- **What to produce**
Leave the images out, and copy each of the records below exactly.

- **Data excerpts**

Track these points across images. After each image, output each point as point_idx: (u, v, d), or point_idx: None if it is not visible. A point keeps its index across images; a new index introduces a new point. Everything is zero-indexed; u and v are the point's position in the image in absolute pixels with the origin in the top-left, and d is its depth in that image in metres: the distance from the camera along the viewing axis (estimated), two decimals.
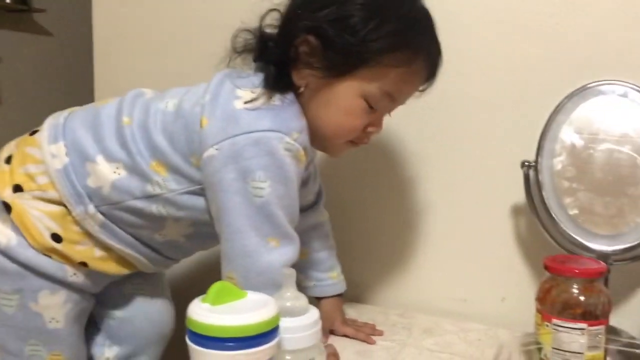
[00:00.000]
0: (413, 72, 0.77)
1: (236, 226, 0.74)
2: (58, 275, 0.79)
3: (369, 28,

- **Expected answer**
Track these points across images. After each image, output each point as point_idx: (u, v, d), or point_idx: None if it is not visible. A point keeps its index across images; a new index introduces a new point. Everything is zero-indexed; u and v are the point's position in the image in absolute pixels with the origin in the top-left, and d is its depth in that image in metres: the distance from the camera along the viewing axis (estimated), two decimals.
[00:00.000]
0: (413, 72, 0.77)
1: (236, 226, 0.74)
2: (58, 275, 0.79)
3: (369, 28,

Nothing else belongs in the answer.